• _WHAT THE TASK REQUIRES_: Write out every line of the listing below exactly as it appears, leaving out the images.

BEGIN INPUT

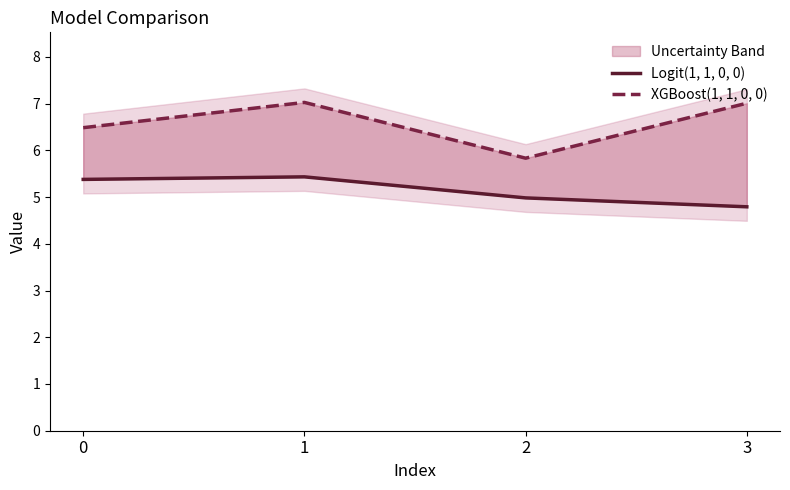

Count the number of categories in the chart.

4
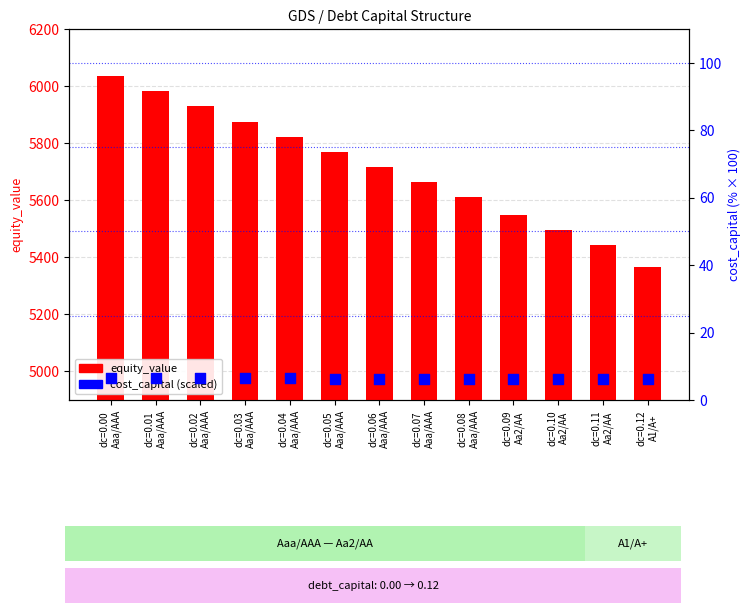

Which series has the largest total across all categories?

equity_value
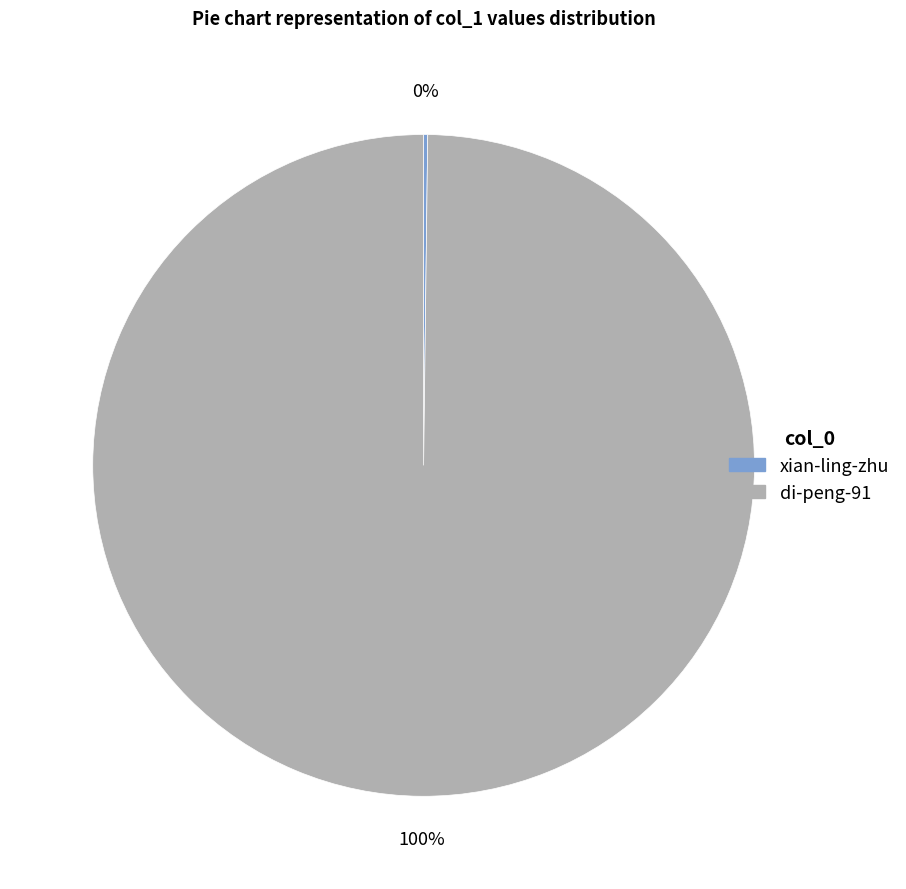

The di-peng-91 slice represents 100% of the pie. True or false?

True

END INPUT

• _TASK RESULT_:
Count the number of categories in the chart.

4

Which series has the largest total across all categories?

equity_value

The di-peng-91 slice represents 100% of the pie. True or false?

True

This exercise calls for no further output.